12/3
at Woodlawn |
I usually try to restrict my writing to the steps
and church. But maybe the church cemetery is not too far of an extension.
Woodlawn. That famous Bronx cemetery. Final resting place of the famous. From La
Guardia to Moses to Duke Ellington. We go to our own wWest-Park burying ground. Still warm for December.
Sunny. The feeling of wind.
We get to where Gertrude will join those who went
before. There is only her daughter Eugenia and I
in the party. Consider who I have buried since I have een
here:
Gertrude's resting place |
1.
First, there is Eric and Marietta. He the first
black officer for this congregation. Back when the ushers still wore mourning coats and white gloves every Sunday. Dressing
in this very room I still call home.He poured out the communion juice into little cups. Cut the Palm Sunday palms with a long knife. And Marietta, his long suffering wife.
Each with their British tinged English.
2.
Hertha, a black woman married to
one of the last Jewish men in the South Bronx. I remember his funeral, at one of the last orthodox schules in sobro, old men in kippot and prayer shawls and Puerto Ricans.
3.
Keith, gentle and sweet. One of the
founders of Circle in the Square theatre. Designer for the first production of Summer and Smoke. One of our Capital Hall folks. Just walked
away from there one day. They found him and took him to the old mental hospital on the end of Roosevelt Island. Just a Jessica Lange
away from American Horror Story.
Lauren and I would ride the tram over there from 59th Street. She’d
put ear phones on his head and play Soire
Angelica for him. She sang Softly and
tenderly Jesus is calling at his funeral.
4.
Gregory. Son of Almena. One of our
women in the projects. Fought addiction his whole adult life. Never won. Died
at 49.
5.
Arthur Cafiero, who died on our
steps. Froze to death. Because he wanted to. The New York Post hung his death
on me. And at one public meeting during the peak of the Landmarks struggle, I
was publicly accused of killing him. No one knew the three times that night I
struggled to get him to come inside. Or why, with no more control over his
bowells or bladder, and a sense of dignity, and no ability to quit drinking, he
chose to freeze to death instead.
Arthur too, eulogized in our sanctuary, buried in the midst if deacons,
elders and ministers and their wives. (http://nypost.com/2002/11/14/cops-rip-mike-on-homeless/, http://www.nytimes.com/2003/01/30/nyregion/church-pays-tribute-to-a-man-whose-home-was-its-steps.html )
6.
And now, finally Gertrude. Right
here with her friend Marietta and Eric for whom she had not much good to say.

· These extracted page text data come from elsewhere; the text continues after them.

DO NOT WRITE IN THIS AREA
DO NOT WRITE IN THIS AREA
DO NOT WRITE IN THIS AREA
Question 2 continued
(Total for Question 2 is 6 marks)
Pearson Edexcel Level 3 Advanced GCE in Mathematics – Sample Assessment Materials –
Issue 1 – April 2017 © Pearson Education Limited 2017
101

I
figure they’ll work it out. Eric and Marietta, the only ones with stones.
I walk around. Look at the tomb
stones. Ponder the history:
1993, my predecessor Bob Davidson
died of a broken heart. Once the most powerful and popular Presbyterian in the
country. Defeated by his own congregation which split. And then half of them
left to the church a mile to the south of us. Broken. At age 65.
1973, the pastor before him. After
17 years of service. Committed suicide on Christmas Eve.
And now 2013. I smile. I’m getting
out alive. I’m not going anywhere. I’m breaking the pattern of 40 years. I’ll
still be here when 2014 dawns. The one who comes after me will say, what a great place to be….I’m making it out alive.
* * * *
It’s my birthday. When I come back
from dinner with my son Nate, I see a blinking Christmas
display. Danielle has
loaded a bakery bag with a pastry with blinking tiny Christmas lights. And a
beautiful note. I’m making it out alive.